A confluence of current events undergirds today’s hyper-marvelous and pithy but widely applicable epigraph (believed to have originated in the Yuan Dynasty [1260-1368]): we do what we think we can get away with because we believe neither heavenly nor earthly authority will find us out.
First, there has been much talk of late both here and in Mexico (¡ me pilló por sorpresa !) about some massive bribery scheme involving Walmart stores in that sunny land just south of our borders. The left hand of our government running ‘enforcement’ of the Foreign Corrupt Practices Act of 1977 (FCPA) in Washington is shocked, absolutely shocked, that there is bribery by Americans in foreign lands – while its right hand suddenly is utterly and completely unaware of the massive bribery operations in which the government itself so vigorously continues to engage: of course, we call that process ‘foreign aid’ and that apparently makes it just fine to pour hundreds of billions of taxpayer (that’s me and that’s you!) money into the bottomless coffers of foreign crooks, thugs, torturers, murderers, and all the other usual suspects.
Second, there has been much talk of late both here and in China about the shenanigans of a deeply corrupt neo-maoist Communist-party satrap by name of Bo Xilai in the city of Chongqing some 900 miles southwest of Shanghai.

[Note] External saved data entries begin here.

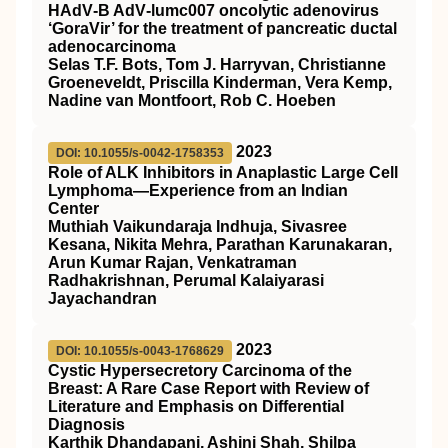
HAdV‐B AdV‐lumc007 oncolytic adenovirus
‘GoraVir’ for the treatment of pancreatic ductal
adenocarcinoma
Selas T.F. Bots, Tom J. Harryvan, Christianne
Groeneveldt, Priscilla Kinderman, Vera Kemp,
Nadine van Montfoort, Rob C. Hoeben
2023
DOI: 10.1055/s-0042-1758353
Role of ALK Inhibitors in Anaplastic Large Cell
Lymphoma—Experience from an Indian
Center
Muthiah Vaikundaraja Indhuja, Sivasree
Kesana, Nikita Mehra, Parathan Karunakaran,
Arun Kumar Rajan, Venkatraman
Radhakrishnan, Perumal Kalaiyarasi
Jayachandran
2023
DOI: 10.1055/s-0043-1768629
Cystic Hypersecretory Carcinoma of the
Breast: A Rare Case Report with Review of
Literature and Emphasis on Differential
Diagnosis
Karthik Dhandapani, Ashini Shah, Shilpa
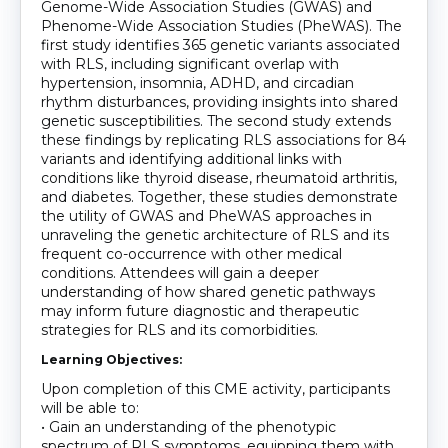
Genome-Wide Association Studies (GWAS) and
Phenome-Wide Association Studies (PheWAS). The
first study identifies 365 genetic variants associated
with RLS, including significant overlap with
hypertension, insomnia, ADHD, and circadian
rhythm disturbances, providing insights into shared
genetic susceptibilities. The second study extends
these findings by replicating RLS associations for 84
variants and identifying additional links with
conditions like thyroid disease, rheumatoid arthritis,
and diabetes. Together, these studies demonstrate
the utility of GWAS and PheWAS approaches in
unraveling the genetic architecture of RLS and its
frequent co-occurrence with other medical
conditions. Attendees will gain a deeper
understanding of how shared genetic pathways
may inform future diagnostic and therapeutic
strategies for RLS and its comorbidities.
Learning Objectives:
Upon completion of this CME activity, participants
will be able to:
• Gain an understanding of the phenotypic
spectrum of RLS symptoms, equipping them with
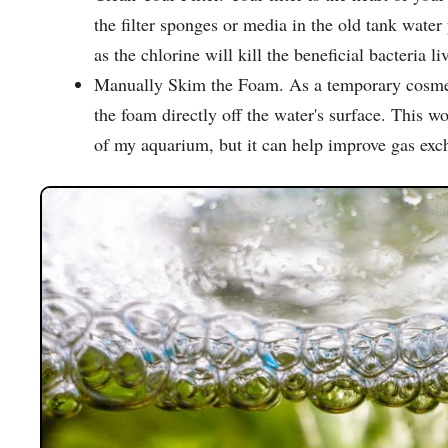
the filter sponges or media in the old tank wate
as the chlorine will kill the beneficial bacteria liv
Manually Skim the Foam. As a temporary cosmetic
the foam directly off the water's surface. This w
of my aquarium, but it can help improve gas exc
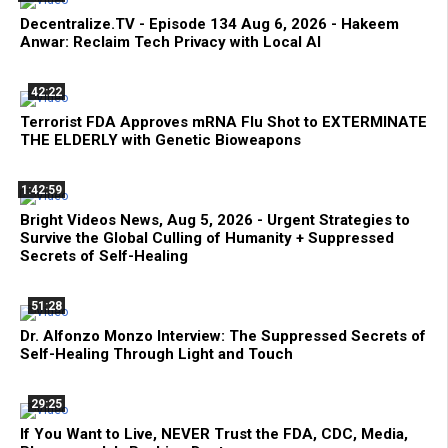
Decentralize.TV - Episode 134 Aug 6, 2026 - Hakeem
Anwar: Reclaim Tech Privacy with Local AI
42:22
Terrorist FDA Approves mRNA Flu Shot to EXTERMINATE
THE ELDERLY with Genetic Bioweapons
1:42:59
Bright Videos News, Aug 5, 2026 - Urgent Strategies to
Survive the Global Culling of Humanity + Suppressed
Secrets of Self-Healing
51:28
Dr. Alfonzo Monzo Interview: The Suppressed Secrets of
Self-Healing Through Light and Touch
29:25
If You Want to Live, NEVER Trust the FDA, CDC, Media,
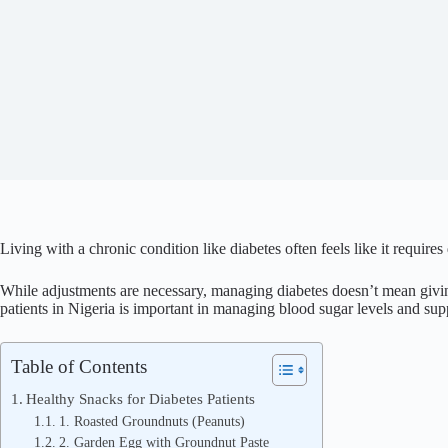
Living with a chronic condition like diabetes often feels like it requires
While adjustments are necessary, managing diabetes doesn’t mean giving
patients in Nigeria is important in managing blood sugar levels and sup
Table of Contents
Healthy Snacks for Diabetes Patients
1. Roasted Groundnuts (Peanuts)
2. Garden Egg with Groundnut Paste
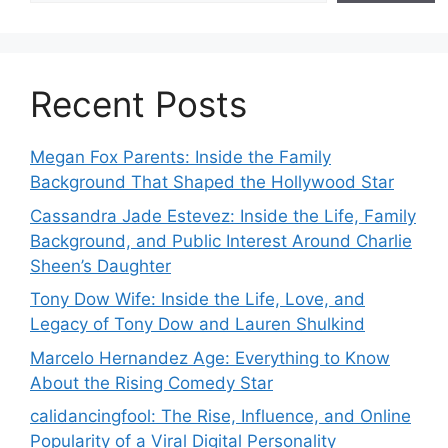
Recent Posts
Megan Fox Parents: Inside the Family
Background That Shaped the Hollywood Star
Cassandra Jade Estevez: Inside the Life, Family
Background, and Public Interest Around Charlie
Sheen’s Daughter
Tony Dow Wife: Inside the Life, Love, and
Legacy of Tony Dow and Lauren Shulkind
Marcelo Hernandez Age: Everything to Know
About the Rising Comedy Star
calidancingfool: The Rise, Influence, and Online
Popularity of a Viral Digital Personality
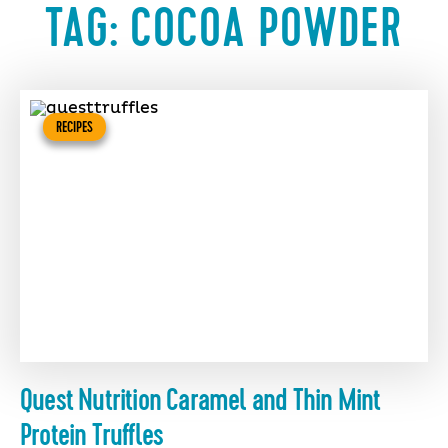
TAG:
COCOA POWDER
RECIPES
Quest Nutrition Caramel and Thin Mint
Protein Truffles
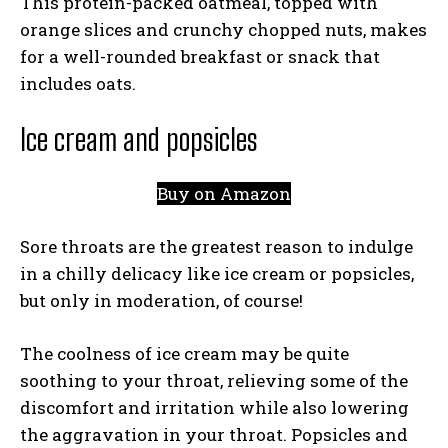
This protein-packed oatmeal, topped with
orange slices and crunchy chopped nuts, makes
for a well-rounded breakfast or snack that
includes oats.
Ice cream and popsicles
Buy on Amazon
Sore throats are the greatest reason to indulge
in a chilly delicacy like ice cream or popsicles,
but only in moderation, of course!
The coolness of ice cream may be quite
soothing to your throat, relieving some of the
discomfort and irritation while also lowering
the aggravation in your throat. Popsicles and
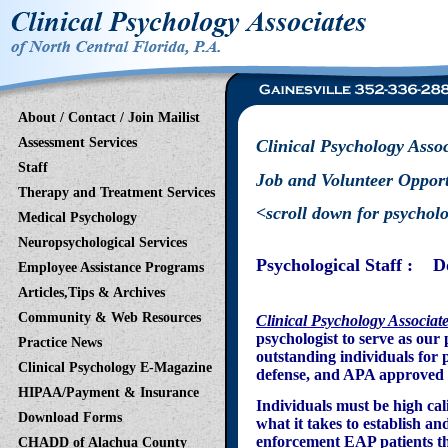
About / Contact / Join Mailist
Assessment Services
Clinical Psychology Assoc
Staff
Job and Volunteer Oppor
Therapy and Treatment Services
<scroll down for psycholog
Medical Psychology
Neuropsychological Services
Psychological Staff : D
Employee Assistance Programs
Articles,Tips & Archives
Community & Web Resources
Clinical Psychology Associat
psychologist to serve as ou
Practice News
outstanding individuals for 
Clinical Psychology E-Magazine
defense, and APA approved 
HIPAA/Payment & Insurance
Individuals must be high cal
Download Forms
what it takes to establish a
enforcement EAP patients th
CHADD of Alachua County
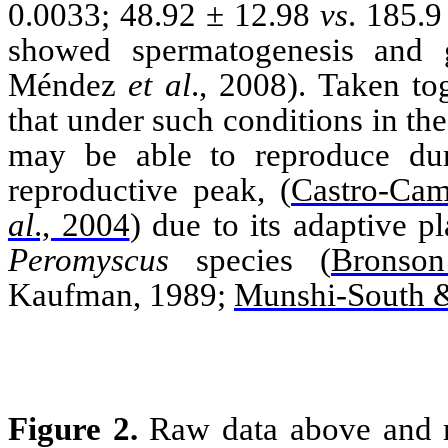
0.0033; 48.92 ± 12.98
vs
. 185.9
showed spermatogenesis and
Méndez
et al
., 2008). Taken to
that under such conditions in th
may be able to reproduce dur
reproductive peak,
(
Castro-Ca
al
., 2004
)
due to its adaptive pl
Peromyscus
species
(
Bronso
Kaufman, 1989;
Munshi-South &
Figure 2.
Raw data above and r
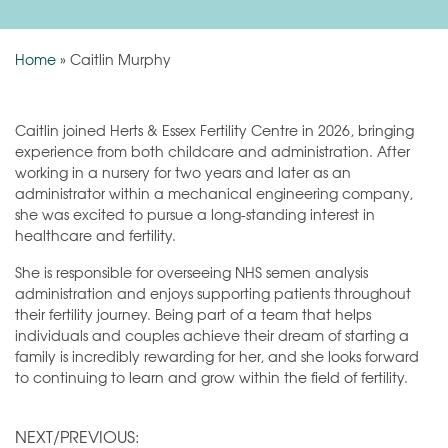
Home
»
Caitlin Murphy
Caitlin joined Herts & Essex Fertility Centre in 2026, bringing
experience from both childcare and administration. After
working in a nursery for two years and later as an
administrator within a mechanical engineering company,
she was excited to pursue a long-standing interest in
healthcare and fertility.
She is responsible for overseeing NHS semen analysis
administration and enjoys supporting patients throughout
their fertility journey. Being part of a team that helps
individuals and couples achieve their dream of starting a
family is incredibly rewarding for her, and she looks forward
to continuing to learn and grow within the field of fertility.
NEXT/PREVIOUS:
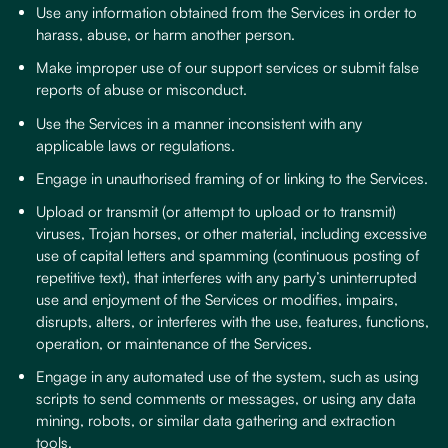
Use any information obtained from the Services in order to
harass, abuse, or harm another person.
Make improper use of our support services or submit false
reports of abuse or misconduct.
Use the Services in a manner inconsistent with any
applicable laws or regulations.
Engage in unauthorised framing of or linking to the Services.
Upload or transmit (or attempt to upload or to transmit)
viruses, Trojan horses, or other material, including excessive
use of capital letters and spamming (continuous posting of
repetitive text), that interferes with any party’s uninterrupted
use and enjoyment of the Services or modifies, impairs,
disrupts, alters, or interferes with the use, features, functions,
operation, or maintenance of the Services.
Engage in any automated use of the system, such as using
scripts to send comments or messages, or using any data
mining, robots, or similar data gathering and extraction
tools.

Along with his clan he has been operating at a level of patronage and self-enrichment that is too obscenely egregious even for the Central Politburo. This unusually (for China) transparent peek into life at the top as it’s really lived – jet junkets, Porsches, ‘girlfriends’, et cetera – while vast suffering roils the vast countryside has (so my ‘native informants’ tell me) utterly captivated the curiosity of China (see, for example, here) and made the powers that be … shall we say … uncomfortable, looking over their shoulders as it were …
Why did Bo Xilai (and no doubt countless other Communist satraps of high and low rank across the breadth and width of China – who have the sense to keep the proverbial low profile) and Gu Kailai — his wife, who apparently is under suspicion of murder — get involved in this frightful mess in which they now seem to be trapped like flies vainly wiggling in a spider’s sticky web? Why did/do executives of Walmart (and no doubt countless other American businesses – who have the street smarts to fly below the government’s selective radar) resort to immense foreign bribery? Why does the United States government?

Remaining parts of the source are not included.